In truth, I'm not terribly excited for either the Move or Microsoft's Kinect peripheral, but the latter does show a bit of promise that, to me, is easily attributed to one game: Dance Central.
Forget DJ Hero and, even to some extent, Dance Dance Revolution, the game that gave players but a few directional buttons to stomp on. No, Dance Central may just be the game that sets the industry on fire yet again.
The game is Harmonix's attempt at creating the next "bar game" or the next hot, mainstream product that will sell Kinect. Not to you or me, probably. But the popularity of dance shows and beat boy (aka b-boy) faceoffs on TV is indicative of the reach this game could have.
Moms, teenagers, and closet boogie maniacs alike are drawn to So You Think You Can Dance and its ilk every week, and now they can give technical dancing a try for themselves during the rest of the week.
I really had to applaud the people who manned up and hit MTV Games' Dance Central booths set up at E3, which turned plenty of nerdy media folk into dancing machines right before my eyes.
Harmonix's latest exercised the Xbox 360's Kinect capabilities — and it worked! The game produces an avatar onscreen, and a circle pulsing at its feet indicates when your next turn. Based on your timing and body position, you earn points similar to Rock Band and Guitar Hero (with a few twists to match the new gameplay style, of course).
Failing? Your onscreen counterpart's legs start turning red as a warning. It never became too much of a game but not just a bunch of random body movements, either. From what I saw, it looked accurate and fun — maybe more so in the privacy of your own home — and if Harmonix and MTV Games position this correctly, it changes everything.
Now, I'm not pop music's biggest fan, but the track record of Harmonix's DLC song releases in Rock Band and MTV's capability to license the hottest tunes makes Dance Central the best-positioned game to start off a new music-genre offshoot.

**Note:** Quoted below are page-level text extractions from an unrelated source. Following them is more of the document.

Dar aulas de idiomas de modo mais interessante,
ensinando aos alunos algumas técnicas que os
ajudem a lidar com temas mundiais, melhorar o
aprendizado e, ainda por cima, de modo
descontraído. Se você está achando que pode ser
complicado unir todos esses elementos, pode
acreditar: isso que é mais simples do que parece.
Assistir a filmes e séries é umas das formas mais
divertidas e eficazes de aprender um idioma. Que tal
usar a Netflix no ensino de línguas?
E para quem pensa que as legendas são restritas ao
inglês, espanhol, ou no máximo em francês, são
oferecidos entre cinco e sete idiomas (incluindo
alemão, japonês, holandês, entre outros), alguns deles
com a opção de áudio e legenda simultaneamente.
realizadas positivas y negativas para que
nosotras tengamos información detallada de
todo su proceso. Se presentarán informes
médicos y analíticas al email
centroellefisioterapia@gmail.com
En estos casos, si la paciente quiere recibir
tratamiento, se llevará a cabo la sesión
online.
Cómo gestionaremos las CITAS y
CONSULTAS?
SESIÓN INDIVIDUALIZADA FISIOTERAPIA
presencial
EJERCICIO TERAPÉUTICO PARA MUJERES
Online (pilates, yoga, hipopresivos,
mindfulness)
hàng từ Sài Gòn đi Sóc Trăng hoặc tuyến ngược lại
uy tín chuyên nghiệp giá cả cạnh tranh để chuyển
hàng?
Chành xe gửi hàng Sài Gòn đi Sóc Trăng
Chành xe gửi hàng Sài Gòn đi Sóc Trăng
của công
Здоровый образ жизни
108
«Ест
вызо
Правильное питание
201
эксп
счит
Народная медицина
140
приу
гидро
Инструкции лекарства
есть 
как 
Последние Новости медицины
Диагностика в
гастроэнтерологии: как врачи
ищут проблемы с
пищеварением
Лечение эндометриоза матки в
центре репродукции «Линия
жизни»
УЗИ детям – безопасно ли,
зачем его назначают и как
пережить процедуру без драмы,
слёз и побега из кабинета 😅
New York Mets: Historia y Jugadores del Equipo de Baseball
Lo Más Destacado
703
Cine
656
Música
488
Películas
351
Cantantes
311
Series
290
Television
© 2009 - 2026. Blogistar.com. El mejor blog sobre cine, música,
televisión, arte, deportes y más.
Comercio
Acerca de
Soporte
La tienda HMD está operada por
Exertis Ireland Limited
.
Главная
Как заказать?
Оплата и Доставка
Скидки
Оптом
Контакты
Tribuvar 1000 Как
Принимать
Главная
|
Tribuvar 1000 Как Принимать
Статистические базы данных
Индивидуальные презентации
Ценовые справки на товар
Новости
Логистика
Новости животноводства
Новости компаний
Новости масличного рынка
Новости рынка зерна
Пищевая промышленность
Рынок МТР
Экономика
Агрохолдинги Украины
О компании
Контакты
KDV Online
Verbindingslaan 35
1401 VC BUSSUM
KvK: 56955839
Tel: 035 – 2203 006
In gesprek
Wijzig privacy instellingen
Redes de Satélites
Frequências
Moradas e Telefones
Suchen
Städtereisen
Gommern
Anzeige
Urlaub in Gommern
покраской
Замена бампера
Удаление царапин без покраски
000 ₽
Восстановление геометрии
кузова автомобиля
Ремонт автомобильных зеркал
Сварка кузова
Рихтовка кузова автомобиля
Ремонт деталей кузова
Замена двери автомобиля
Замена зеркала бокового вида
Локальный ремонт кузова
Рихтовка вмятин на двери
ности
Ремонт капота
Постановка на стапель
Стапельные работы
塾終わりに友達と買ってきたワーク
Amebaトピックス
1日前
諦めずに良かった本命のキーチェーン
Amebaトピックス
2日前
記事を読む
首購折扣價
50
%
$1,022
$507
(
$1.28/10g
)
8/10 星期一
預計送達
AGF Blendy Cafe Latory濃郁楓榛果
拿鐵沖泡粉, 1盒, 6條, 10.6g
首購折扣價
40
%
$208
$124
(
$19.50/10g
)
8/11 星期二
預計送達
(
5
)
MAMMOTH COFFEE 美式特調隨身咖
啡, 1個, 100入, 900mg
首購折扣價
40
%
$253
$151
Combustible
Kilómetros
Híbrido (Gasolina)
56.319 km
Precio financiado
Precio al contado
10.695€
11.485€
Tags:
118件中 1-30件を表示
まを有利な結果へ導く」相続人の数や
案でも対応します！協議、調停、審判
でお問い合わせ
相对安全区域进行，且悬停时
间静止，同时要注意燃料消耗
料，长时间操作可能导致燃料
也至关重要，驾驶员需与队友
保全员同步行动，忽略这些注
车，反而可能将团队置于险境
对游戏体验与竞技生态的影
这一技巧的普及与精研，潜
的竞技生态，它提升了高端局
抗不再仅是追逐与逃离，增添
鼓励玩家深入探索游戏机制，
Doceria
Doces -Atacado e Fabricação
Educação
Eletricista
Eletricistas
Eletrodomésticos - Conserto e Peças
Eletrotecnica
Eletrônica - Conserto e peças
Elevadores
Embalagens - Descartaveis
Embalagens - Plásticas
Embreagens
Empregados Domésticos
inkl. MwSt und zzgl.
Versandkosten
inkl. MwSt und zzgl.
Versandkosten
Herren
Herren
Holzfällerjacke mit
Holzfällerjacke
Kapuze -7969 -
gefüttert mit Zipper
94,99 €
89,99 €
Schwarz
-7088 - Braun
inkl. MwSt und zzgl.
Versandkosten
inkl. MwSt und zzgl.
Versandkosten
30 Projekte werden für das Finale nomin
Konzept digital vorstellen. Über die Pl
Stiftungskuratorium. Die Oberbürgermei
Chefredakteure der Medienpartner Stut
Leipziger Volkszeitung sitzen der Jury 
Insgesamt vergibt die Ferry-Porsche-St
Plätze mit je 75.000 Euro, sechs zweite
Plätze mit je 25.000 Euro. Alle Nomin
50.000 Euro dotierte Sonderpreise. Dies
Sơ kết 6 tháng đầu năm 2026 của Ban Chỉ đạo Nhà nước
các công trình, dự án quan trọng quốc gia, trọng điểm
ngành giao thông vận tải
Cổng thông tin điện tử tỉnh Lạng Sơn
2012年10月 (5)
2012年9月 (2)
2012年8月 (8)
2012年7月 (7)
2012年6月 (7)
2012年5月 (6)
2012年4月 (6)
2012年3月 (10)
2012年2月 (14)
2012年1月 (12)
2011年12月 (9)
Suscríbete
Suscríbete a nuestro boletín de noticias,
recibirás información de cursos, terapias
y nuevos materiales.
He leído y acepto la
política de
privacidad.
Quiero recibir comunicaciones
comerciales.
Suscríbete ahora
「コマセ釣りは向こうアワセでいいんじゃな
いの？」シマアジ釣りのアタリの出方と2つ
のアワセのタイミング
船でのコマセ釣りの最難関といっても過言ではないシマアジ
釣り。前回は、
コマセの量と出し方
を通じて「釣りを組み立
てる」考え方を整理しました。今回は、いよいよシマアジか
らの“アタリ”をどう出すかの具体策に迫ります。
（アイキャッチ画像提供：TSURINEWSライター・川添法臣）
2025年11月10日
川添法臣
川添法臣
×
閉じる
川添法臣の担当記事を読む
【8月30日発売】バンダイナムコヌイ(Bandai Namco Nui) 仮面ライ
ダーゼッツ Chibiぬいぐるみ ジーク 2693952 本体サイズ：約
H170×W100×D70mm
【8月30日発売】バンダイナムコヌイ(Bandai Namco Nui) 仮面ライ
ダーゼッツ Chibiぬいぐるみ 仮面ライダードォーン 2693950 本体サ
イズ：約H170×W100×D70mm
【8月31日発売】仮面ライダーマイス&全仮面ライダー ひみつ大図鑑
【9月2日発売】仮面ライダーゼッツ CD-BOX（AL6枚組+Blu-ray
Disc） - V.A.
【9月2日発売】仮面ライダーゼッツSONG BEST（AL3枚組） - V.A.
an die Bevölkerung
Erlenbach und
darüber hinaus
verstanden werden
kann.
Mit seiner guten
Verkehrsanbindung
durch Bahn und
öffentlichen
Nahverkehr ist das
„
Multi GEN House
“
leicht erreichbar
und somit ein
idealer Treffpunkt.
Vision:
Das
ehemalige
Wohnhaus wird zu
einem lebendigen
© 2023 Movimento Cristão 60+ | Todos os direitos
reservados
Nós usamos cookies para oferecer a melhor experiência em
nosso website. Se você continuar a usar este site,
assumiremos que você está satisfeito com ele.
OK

Rock Band has grown — and is still developing — a huge library of tracks available to rock aficionados, now it's Dance Central's turn to show that it can continue that legacy in a brand-new sector of popular music that will translate to real-world clubbing scene skills — or simply for Mom to show off that she can get down just as well as her TV idols.
Sony's "this changes everything" mantra? It's been officially redacted, and it now has a new suitor in the wake.